I just finished Susan Sontag's The Volcano Lover. It's an interesting book based on the lives of Sir William Hamilton, his wife Emma, and British naval hero Horatio Nelson. Sontag deftly blends the fictional with historical and does it with sumptuous prose. Sontag's life has been marked with some controversy and I don't agree with all her comments, especially those regarding 911, but I find her to be a brilliant writer and thinker. The book is peppered with interesting observations about life, and in taking a little break from work I'll capture some quotes here.

"...the news is always a little unreal, which is why we can stand to bear so much of it."


"A man who has to admire in order to desire is likely to have led a modest sexual life."


"You can look at the most apalling things in art. Whatever art shows, it is not going to get any worse. The knives are out...but his tormentors haven't started yet...to cut. Not even one tiny morsel of flesh. His monstrous punishment is forever only seconds away."

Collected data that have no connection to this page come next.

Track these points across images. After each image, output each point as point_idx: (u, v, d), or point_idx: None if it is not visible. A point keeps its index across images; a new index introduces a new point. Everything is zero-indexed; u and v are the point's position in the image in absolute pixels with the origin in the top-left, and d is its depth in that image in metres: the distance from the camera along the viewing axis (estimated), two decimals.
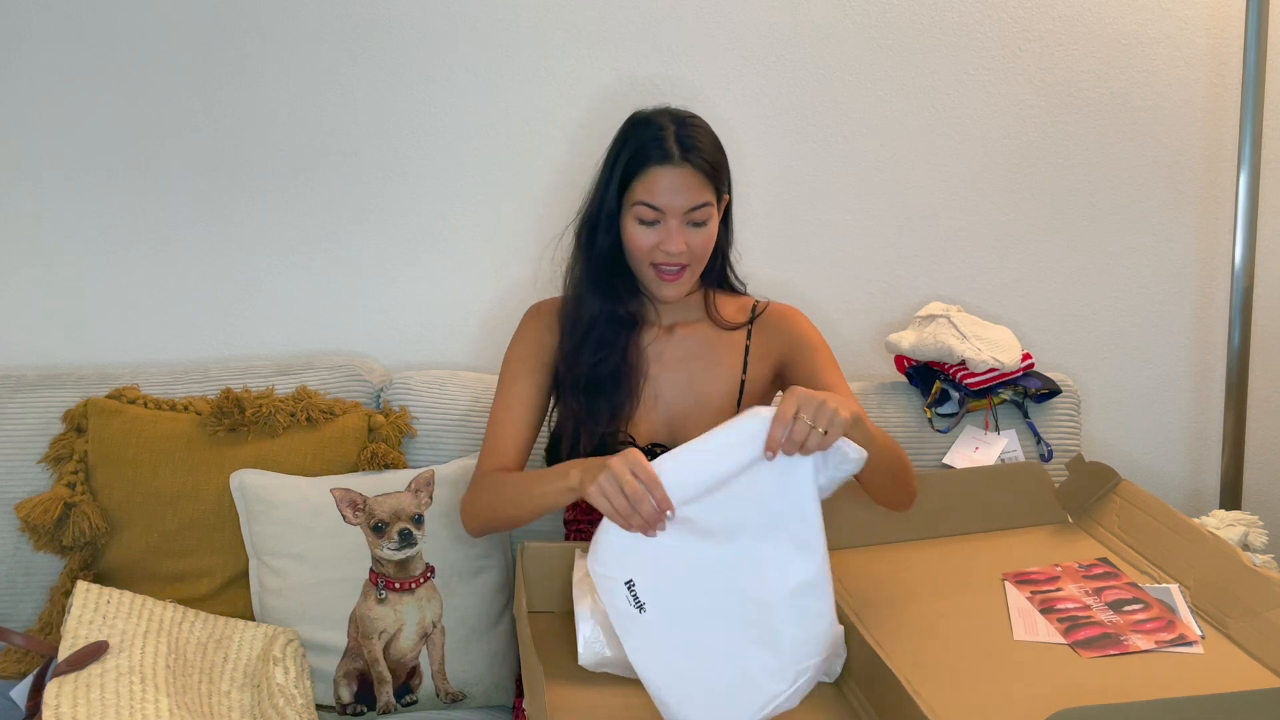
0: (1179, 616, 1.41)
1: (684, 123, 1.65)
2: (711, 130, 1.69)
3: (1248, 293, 2.16)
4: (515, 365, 1.76)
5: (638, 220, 1.65)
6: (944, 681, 1.31)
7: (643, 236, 1.65)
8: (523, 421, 1.73)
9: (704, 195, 1.64)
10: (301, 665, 1.70)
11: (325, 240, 2.17)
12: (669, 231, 1.63)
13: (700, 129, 1.66)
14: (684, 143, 1.62)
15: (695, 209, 1.63)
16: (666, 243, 1.64)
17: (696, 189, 1.62)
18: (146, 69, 2.09)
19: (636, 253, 1.67)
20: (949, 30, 2.19)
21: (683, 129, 1.64)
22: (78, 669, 1.49)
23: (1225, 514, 1.90)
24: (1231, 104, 2.22)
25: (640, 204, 1.63)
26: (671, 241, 1.63)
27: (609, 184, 1.66)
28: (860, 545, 1.67)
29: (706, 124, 1.69)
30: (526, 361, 1.75)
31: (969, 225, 2.26)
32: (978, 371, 1.99)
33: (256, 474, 1.86)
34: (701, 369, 1.76)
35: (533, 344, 1.76)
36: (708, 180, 1.64)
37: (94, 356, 2.15)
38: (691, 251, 1.66)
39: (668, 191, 1.62)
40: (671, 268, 1.66)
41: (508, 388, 1.75)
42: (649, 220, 1.64)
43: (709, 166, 1.63)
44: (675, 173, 1.61)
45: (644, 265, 1.68)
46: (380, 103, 2.13)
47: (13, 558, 1.89)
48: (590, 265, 1.71)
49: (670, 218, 1.63)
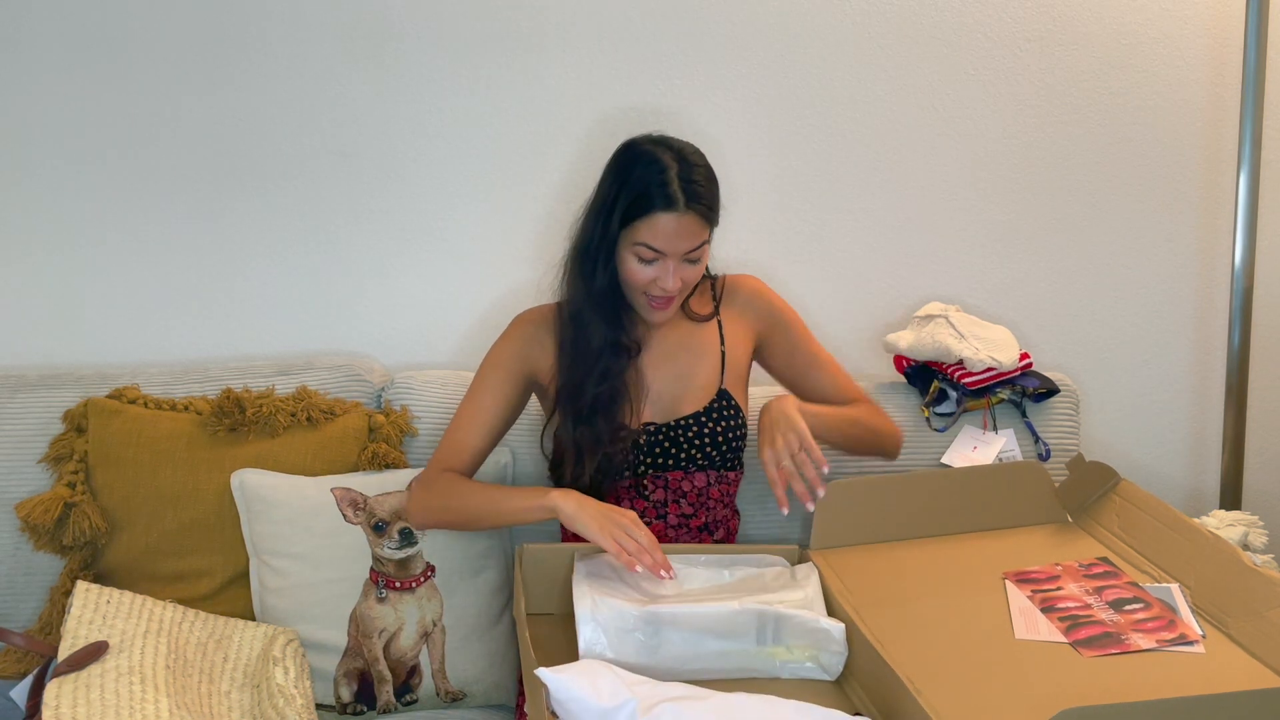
0: (1179, 616, 1.41)
1: (685, 161, 1.67)
2: (707, 163, 1.71)
3: (1248, 293, 2.16)
4: (489, 372, 1.79)
5: (637, 258, 1.68)
6: (946, 680, 1.31)
7: (640, 272, 1.69)
8: (485, 429, 1.77)
9: (701, 236, 1.68)
10: (301, 665, 1.70)
11: (325, 240, 2.17)
12: (666, 270, 1.68)
13: (700, 167, 1.69)
14: (687, 189, 1.65)
15: (692, 250, 1.68)
16: (663, 280, 1.68)
17: (696, 232, 1.67)
18: (147, 69, 2.09)
19: (632, 284, 1.71)
20: (948, 30, 2.20)
21: (685, 169, 1.66)
22: (77, 669, 1.49)
23: (1225, 514, 1.90)
24: (1231, 104, 2.22)
25: (641, 245, 1.67)
26: (668, 279, 1.68)
27: (609, 218, 1.69)
28: (860, 545, 1.67)
29: (702, 156, 1.71)
30: (501, 370, 1.79)
31: (968, 225, 2.26)
32: (975, 371, 2.00)
33: (257, 473, 1.86)
34: (686, 355, 1.82)
35: (513, 355, 1.79)
36: (707, 223, 1.69)
37: (94, 356, 2.15)
38: (686, 285, 1.72)
39: (671, 237, 1.65)
40: (663, 298, 1.71)
41: (478, 392, 1.78)
42: (648, 259, 1.68)
43: (709, 211, 1.69)
44: (679, 220, 1.65)
45: (637, 294, 1.72)
46: (380, 103, 2.13)
47: (13, 558, 1.89)
48: (591, 296, 1.74)
49: (670, 259, 1.67)
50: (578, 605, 1.44)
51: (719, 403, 1.78)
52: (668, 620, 1.43)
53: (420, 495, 1.75)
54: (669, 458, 1.75)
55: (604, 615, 1.42)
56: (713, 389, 1.79)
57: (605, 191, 1.71)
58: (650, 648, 1.42)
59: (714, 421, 1.77)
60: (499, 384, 1.78)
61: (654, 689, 1.30)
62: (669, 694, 1.29)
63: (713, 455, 1.77)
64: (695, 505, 1.77)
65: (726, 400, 1.79)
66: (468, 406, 1.78)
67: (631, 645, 1.42)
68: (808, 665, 1.45)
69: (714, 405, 1.78)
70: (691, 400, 1.79)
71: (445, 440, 1.77)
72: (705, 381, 1.80)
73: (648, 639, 1.42)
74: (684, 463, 1.76)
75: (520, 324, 1.82)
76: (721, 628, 1.44)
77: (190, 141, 2.12)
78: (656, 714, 1.25)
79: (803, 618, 1.44)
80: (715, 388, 1.80)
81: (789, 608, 1.45)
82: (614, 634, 1.41)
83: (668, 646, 1.42)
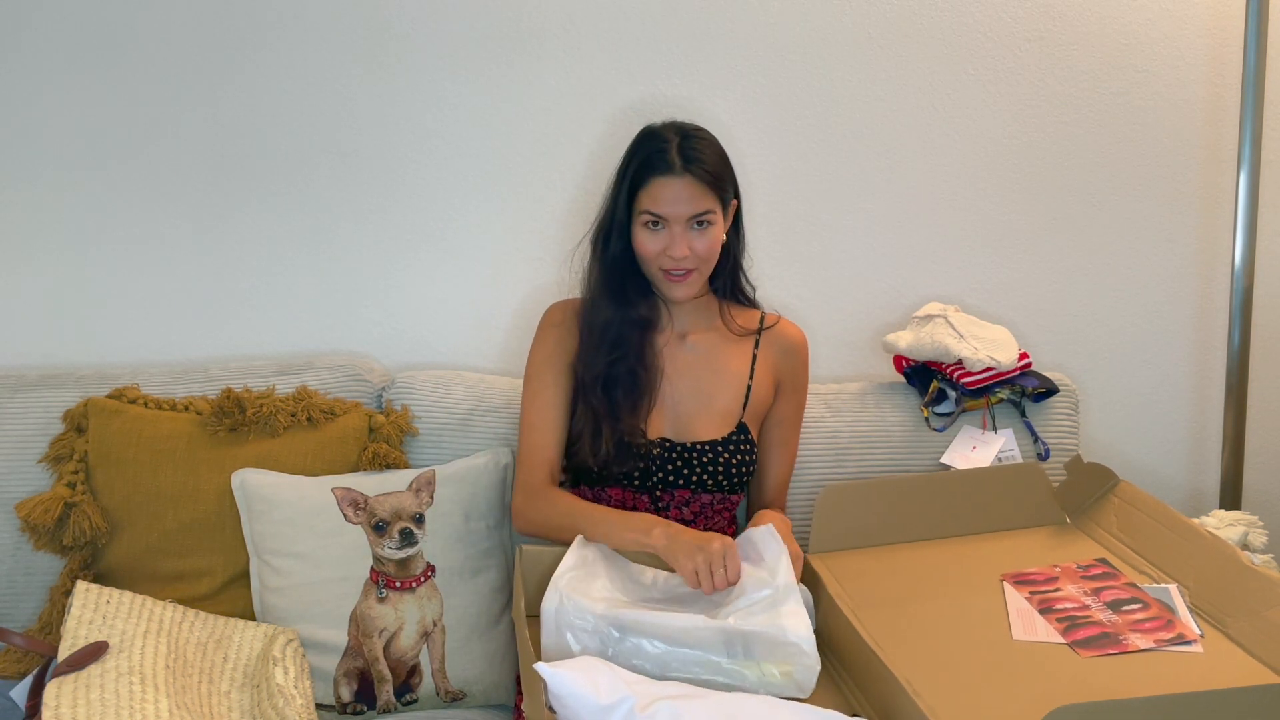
0: (1178, 616, 1.41)
1: (688, 135, 1.74)
2: (716, 142, 1.77)
3: (1248, 293, 2.16)
4: (540, 369, 1.83)
5: (644, 227, 1.73)
6: (943, 681, 1.31)
7: (649, 242, 1.73)
8: (556, 424, 1.80)
9: (706, 203, 1.71)
10: (301, 665, 1.70)
11: (325, 240, 2.17)
12: (673, 237, 1.71)
13: (704, 141, 1.74)
14: (686, 154, 1.70)
15: (698, 215, 1.71)
16: (671, 248, 1.71)
17: (698, 197, 1.70)
18: (147, 69, 2.09)
19: (645, 257, 1.75)
20: (948, 30, 2.19)
21: (686, 141, 1.72)
22: (77, 669, 1.49)
23: (1225, 514, 1.90)
24: (1231, 104, 2.22)
25: (646, 212, 1.72)
26: (675, 246, 1.71)
27: (619, 194, 1.76)
28: (860, 546, 1.68)
29: (712, 137, 1.77)
30: (551, 365, 1.82)
31: (968, 225, 2.26)
32: (974, 371, 2.00)
33: (258, 473, 1.86)
34: (711, 374, 1.83)
35: (554, 347, 1.83)
36: (709, 189, 1.71)
37: (94, 356, 2.15)
38: (696, 255, 1.73)
39: (670, 200, 1.70)
40: (679, 271, 1.74)
41: (536, 392, 1.81)
42: (653, 226, 1.72)
43: (710, 176, 1.71)
44: (677, 183, 1.70)
45: (654, 269, 1.76)
46: (381, 103, 2.13)
47: (13, 558, 1.90)
48: (604, 271, 1.80)
49: (674, 224, 1.71)
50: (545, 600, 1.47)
51: (738, 435, 1.79)
52: (631, 625, 1.43)
53: (524, 510, 1.75)
54: (680, 477, 1.76)
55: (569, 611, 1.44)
56: (733, 419, 1.80)
57: (618, 174, 1.78)
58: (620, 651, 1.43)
59: (730, 453, 1.78)
60: (552, 378, 1.81)
61: (652, 687, 1.30)
62: (666, 692, 1.29)
63: (722, 483, 1.78)
64: (695, 514, 1.79)
65: (745, 434, 1.80)
66: (531, 410, 1.81)
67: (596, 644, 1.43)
68: (780, 683, 1.41)
69: (733, 437, 1.79)
70: (708, 423, 1.79)
71: (522, 450, 1.80)
72: (725, 408, 1.81)
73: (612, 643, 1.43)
74: (694, 485, 1.77)
75: (550, 320, 1.86)
76: (689, 640, 1.43)
77: (190, 141, 2.12)
78: (653, 712, 1.25)
79: (770, 634, 1.41)
80: (736, 419, 1.81)
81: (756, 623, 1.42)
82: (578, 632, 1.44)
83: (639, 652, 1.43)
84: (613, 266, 1.78)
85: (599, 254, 1.81)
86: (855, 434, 2.03)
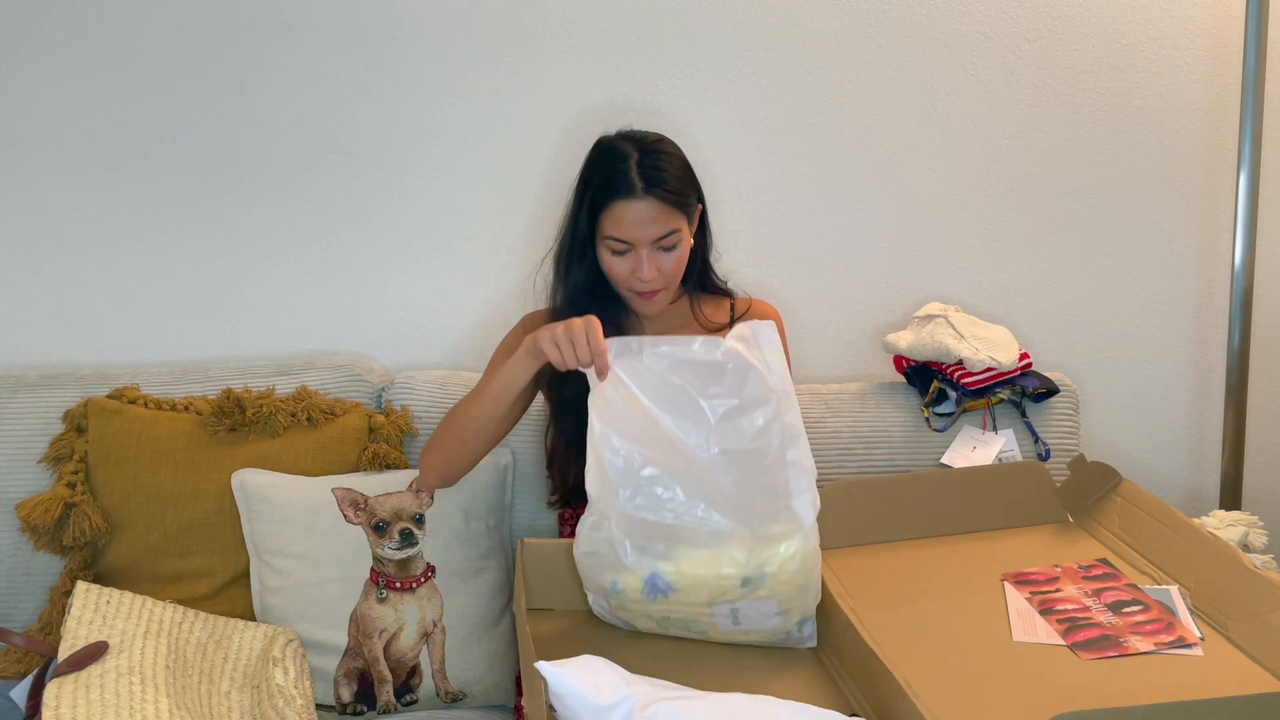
0: (1178, 618, 1.41)
1: (647, 150, 1.67)
2: (677, 151, 1.71)
3: (1248, 293, 2.16)
4: (499, 358, 1.80)
5: (610, 251, 1.69)
6: (942, 683, 1.31)
7: (617, 265, 1.70)
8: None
9: (671, 223, 1.67)
10: (301, 665, 1.70)
11: (325, 240, 2.17)
12: (640, 260, 1.67)
13: (665, 156, 1.68)
14: (647, 175, 1.64)
15: (663, 237, 1.66)
16: (639, 270, 1.68)
17: (663, 219, 1.65)
18: (147, 69, 2.09)
19: (614, 279, 1.72)
20: (948, 30, 2.19)
21: (646, 158, 1.66)
22: (77, 669, 1.49)
23: (1225, 514, 1.90)
24: (1231, 104, 2.22)
25: (610, 238, 1.67)
26: (643, 269, 1.67)
27: (579, 215, 1.71)
28: (860, 545, 1.67)
29: (672, 146, 1.71)
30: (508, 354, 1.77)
31: (968, 225, 2.26)
32: (975, 371, 2.00)
33: (258, 473, 1.86)
34: None
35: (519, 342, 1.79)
36: (674, 208, 1.66)
37: (94, 356, 2.15)
38: (664, 275, 1.70)
39: (634, 224, 1.65)
40: (648, 290, 1.71)
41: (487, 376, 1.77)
42: (620, 251, 1.68)
43: (674, 196, 1.66)
44: (640, 206, 1.64)
45: (624, 289, 1.73)
46: (381, 103, 2.13)
47: (13, 558, 1.90)
48: (569, 293, 1.76)
49: (640, 247, 1.67)
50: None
51: None
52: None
53: (423, 453, 1.75)
54: None
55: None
56: None
57: (577, 192, 1.72)
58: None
59: None
60: None
61: (652, 688, 1.30)
62: (666, 693, 1.29)
63: None
64: None
65: None
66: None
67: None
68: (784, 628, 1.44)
69: None
70: None
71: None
72: None
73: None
74: None
75: (524, 324, 1.85)
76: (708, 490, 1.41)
77: (190, 141, 2.12)
78: (653, 712, 1.25)
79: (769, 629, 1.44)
80: None
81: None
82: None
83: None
84: (576, 290, 1.74)
85: (562, 276, 1.76)
86: (855, 434, 2.03)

I'd read Sontag said "True art has the capacity to make us nervous." In the book, there is a passage that says the same thing in different words. I don't know if the quote is actually from the book and paraphrased, or if this is just Sontag saying it later in a different way, but it's a concept I've always found fascinating:

"We admire, in the name of truthfulness, an art that exhibits the maximum amount of trauma, violence, physical indignity. (The question is: Do we feel it?) For us, the significant moment is the one that disturbs us most."


"Acting is one thing, being civilized (which includes acting) is another."


"Nothing is more admirable than mercy."